Semen Padang akan menjamu PSIM di Stadion Gelora Haji Agus Salim (GHAS), Kota Padang, Sumatra Barat, Rabu (4/3/2026) malam WIB. Duel ini menjadi penentuan nasib bagi Dejan setelah mendapat tekanan serius dari jajaran manajemen.
Seperti diketahui, Tim Kabau Sirah tengah terpuruk di dasar klasemen sementara BRI Super League musim ini. Mereka masih terbenam di posisi ke-18 dengan koleksi 16 poin dan berada di zona degradasi. Sementara itu, PSIM nyaman di peringkat kedelapan dengan 36 angka.
Dejan Antonic mengambil alih tongkat komando Semen Padang pada 10 Oktober 2025. Dari 15 laga, ia baru mempersembahkan tiga kemenangan, tiga imbang, plus sembilan kekalahan buat Kabau Sirah.
Tanggapan Dejan Antonic
Menanggapi kabar adanya tekanan dari penasehat klub, Dejan Antonic enggan larut dalam polemik. Juru taktik asal Serbia itu menegaskan ingin fokus penuh ke pertandingan.
"Lebih bagus kita fokus ke pertandingan besok. Apa pun yang terjadi, Tuhan pasti bikin keputusan terakhir. Itu yang paling penting untuk saya. Orang-orang lain bicara-bicara itu tidak penting buat saya," ujar Dejan pada Selasa (3/3/2026).
"Cuma Tuhan yang paling penting di hidup saya karena Tuhan cuma bikin jalan benar dan bagus buat saya. Puji Tuhan kalau kita bisa menang dan kita lihat besok apa yang paling bagus untuk Semen Padang," tegasnya.
Duel kontra PSIM praktis menjadi laga hidup mati bagi Dejan Antonic. Kemenangan tak hanya penting untuk mendongkrak posisi di klasemen, tetapi juga menjaga posisinya di kursi pelatih.
Ultimatum Andre Rosiade
Sebelumnya, penasehat Semen Padang, Andre Rosiade, melontarkan pernyataan tegas seusai kekalahan telak 0-4 dari Bhayangkara FC pada pekan ke-23 di Stadion Sumpah Pemuda Bandar Lampung, 24 Februari 2026.
Kekalahan itu membuat manajemen geram karena tim tak kunjung keluar dari zona merah. Andre memastikan evaluasi besar akan dilakukan demi menyelamatkan Semen Padang dari ancaman degradasi.

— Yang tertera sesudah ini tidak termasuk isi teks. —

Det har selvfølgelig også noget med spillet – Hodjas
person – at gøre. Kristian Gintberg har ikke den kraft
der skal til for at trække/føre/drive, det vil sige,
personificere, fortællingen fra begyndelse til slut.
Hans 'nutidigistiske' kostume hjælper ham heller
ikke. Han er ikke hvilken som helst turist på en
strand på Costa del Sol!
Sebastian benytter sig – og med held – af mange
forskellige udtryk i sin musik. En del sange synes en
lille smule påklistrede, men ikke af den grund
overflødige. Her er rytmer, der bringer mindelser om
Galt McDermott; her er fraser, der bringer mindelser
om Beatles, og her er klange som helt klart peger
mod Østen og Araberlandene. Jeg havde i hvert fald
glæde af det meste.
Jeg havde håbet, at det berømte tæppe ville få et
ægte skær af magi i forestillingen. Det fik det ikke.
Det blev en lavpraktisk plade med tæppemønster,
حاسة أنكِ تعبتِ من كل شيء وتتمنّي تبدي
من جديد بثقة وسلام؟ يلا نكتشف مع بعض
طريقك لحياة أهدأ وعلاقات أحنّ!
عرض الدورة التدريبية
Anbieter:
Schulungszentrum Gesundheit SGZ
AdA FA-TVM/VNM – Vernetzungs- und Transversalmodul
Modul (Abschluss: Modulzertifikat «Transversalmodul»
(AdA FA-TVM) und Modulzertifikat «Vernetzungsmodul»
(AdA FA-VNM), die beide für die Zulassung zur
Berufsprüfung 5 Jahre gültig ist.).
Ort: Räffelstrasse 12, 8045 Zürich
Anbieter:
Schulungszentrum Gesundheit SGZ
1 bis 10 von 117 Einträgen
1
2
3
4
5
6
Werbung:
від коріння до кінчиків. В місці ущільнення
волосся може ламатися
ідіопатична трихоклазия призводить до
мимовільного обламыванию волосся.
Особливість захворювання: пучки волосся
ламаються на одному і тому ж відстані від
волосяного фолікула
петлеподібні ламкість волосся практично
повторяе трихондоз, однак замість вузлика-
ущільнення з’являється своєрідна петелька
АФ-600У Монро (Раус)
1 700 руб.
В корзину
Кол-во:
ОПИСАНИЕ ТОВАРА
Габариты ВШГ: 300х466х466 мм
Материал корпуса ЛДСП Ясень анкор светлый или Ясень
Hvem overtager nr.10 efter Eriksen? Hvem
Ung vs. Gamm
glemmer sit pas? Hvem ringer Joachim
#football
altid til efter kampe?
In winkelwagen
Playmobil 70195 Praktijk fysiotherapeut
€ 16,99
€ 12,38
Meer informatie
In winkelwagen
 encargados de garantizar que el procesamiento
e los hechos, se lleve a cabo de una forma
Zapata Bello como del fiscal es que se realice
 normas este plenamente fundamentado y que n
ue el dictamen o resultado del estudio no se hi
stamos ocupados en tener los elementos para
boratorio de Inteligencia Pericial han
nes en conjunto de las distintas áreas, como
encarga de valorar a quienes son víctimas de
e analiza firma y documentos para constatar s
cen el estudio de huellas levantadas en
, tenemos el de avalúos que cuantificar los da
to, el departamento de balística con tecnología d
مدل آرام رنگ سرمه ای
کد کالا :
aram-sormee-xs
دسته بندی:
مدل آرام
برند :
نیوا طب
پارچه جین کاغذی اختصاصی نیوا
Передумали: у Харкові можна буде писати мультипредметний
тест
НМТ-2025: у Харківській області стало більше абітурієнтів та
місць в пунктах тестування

"Kekalahan ini menyakitkan. Manajemen memulai langkah-langkah untuk melakukan evaluasi agar tim ini selamat dari degradasi," tulis Andre Rosiade di akun Instagram pribadinya.
"Kalau tidak menang melawan PSIM, pelatih akan diganti," ucap pria yang juga anggota DPR RI tersebut.